» **THE TASK**
Print the data that follows without changing a single word.

Excerpts from a dataset:
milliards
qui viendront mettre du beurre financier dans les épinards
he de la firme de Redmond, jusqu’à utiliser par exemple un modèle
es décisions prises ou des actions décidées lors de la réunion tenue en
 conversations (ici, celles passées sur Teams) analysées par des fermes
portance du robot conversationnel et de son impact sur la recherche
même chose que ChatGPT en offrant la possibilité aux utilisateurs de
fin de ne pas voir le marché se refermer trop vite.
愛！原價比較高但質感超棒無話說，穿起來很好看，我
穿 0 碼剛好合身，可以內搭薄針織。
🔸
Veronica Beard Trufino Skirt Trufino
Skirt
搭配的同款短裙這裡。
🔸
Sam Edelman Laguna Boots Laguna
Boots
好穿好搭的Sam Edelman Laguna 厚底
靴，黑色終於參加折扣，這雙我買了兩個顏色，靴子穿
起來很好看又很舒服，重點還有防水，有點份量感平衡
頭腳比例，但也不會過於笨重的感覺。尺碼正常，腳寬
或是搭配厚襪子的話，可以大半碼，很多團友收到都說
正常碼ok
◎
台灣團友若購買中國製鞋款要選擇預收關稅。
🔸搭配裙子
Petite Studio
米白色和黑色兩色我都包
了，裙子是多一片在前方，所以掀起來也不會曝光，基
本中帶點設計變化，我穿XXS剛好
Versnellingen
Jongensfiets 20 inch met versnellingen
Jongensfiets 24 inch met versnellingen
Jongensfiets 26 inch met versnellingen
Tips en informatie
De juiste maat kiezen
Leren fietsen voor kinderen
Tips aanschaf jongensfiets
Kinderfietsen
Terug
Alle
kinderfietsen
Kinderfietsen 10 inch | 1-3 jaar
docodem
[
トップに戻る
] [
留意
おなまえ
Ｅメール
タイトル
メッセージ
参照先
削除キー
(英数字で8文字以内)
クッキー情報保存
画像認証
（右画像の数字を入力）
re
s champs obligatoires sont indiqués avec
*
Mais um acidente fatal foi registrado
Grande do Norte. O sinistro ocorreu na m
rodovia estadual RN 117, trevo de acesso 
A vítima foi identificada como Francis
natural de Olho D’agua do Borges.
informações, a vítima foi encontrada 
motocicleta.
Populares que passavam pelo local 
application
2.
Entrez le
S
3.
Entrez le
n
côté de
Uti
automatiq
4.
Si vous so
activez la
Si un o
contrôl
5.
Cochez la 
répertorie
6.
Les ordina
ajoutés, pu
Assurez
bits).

» **TASK RESULT**
milliards
qui viendront mettre du beurre financier dans les épinards
he de la firme de Redmond, jusqu’à utiliser par exemple un modèle
es décisions prises ou des actions décidées lors de la réunion tenue en
 conversations (ici, celles passées sur Teams) analysées par des fermes
portance du robot conversationnel et de son impact sur la recherche
même chose que ChatGPT en offrant la possibilité aux utilisateurs de
fin de ne pas voir le marché se refermer trop vite.
愛！原價比較高但質感超棒無話說，穿起來很好看，我
穿 0 碼剛好合身，可以內搭薄針織。
🔸
Veronica Beard Trufino Skirt Trufino
Skirt
搭配的同款短裙這裡。
🔸
Sam Edelman Laguna Boots Laguna
Boots
好穿好搭的Sam Edelman Laguna 厚底
靴，黑色終於參加折扣，這雙我買了兩個顏色，靴子穿
起來很好看又很舒服，重點還有防水，有點份量感平衡
頭腳比例，但也不會過於笨重的感覺。尺碼正常，腳寬
或是搭配厚襪子的話，可以大半碼，很多團友收到都說
正常碼ok
◎
台灣團友若購買中國製鞋款要選擇預收關稅。
🔸搭配裙子
Petite Studio
米白色和黑色兩色我都包
了，裙子是多一片在前方，所以掀起來也不會曝光，基
本中帶點設計變化，我穿XXS剛好
Versnellingen
Jongensfiets 20 inch met versnellingen
Jongensfiets 24 inch met versnellingen
Jongensfiets 26 inch met versnellingen
Tips en informatie
De juiste maat kiezen
Leren fietsen voor kinderen
Tips aanschaf jongensfiets
Kinderfietsen
Terug
Alle
kinderfietsen
Kinderfietsen 10 inch | 1-3 jaar
docodem
[
トップに戻る
] [
留意
おなまえ
Ｅメール
タイトル
メッセージ
参照先
削除キー
(英数字で8文字以内)
クッキー情報保存
画像認証
（右画像の数字を入力）
re
s champs obligatoires sont indiqués avec
*
Mais um acidente fatal foi registrado
Grande do Norte. O sinistro ocorreu na m
rodovia estadual RN 117, trevo de acesso 
A vítima foi identificada como Francis
natural de Olho D’agua do Borges.
informações, a vítima foi encontrada 
motocicleta.
Populares que passavam pelo local 
application
2.
Entrez le
S
3.
Entrez le
n
côté de
Uti
automatiq
4.
Si vous so
activez la
Si un o
contrôl
5.
Cochez la 
répertorie
6.
Les ordina
ajoutés, pu
Assurez
bits).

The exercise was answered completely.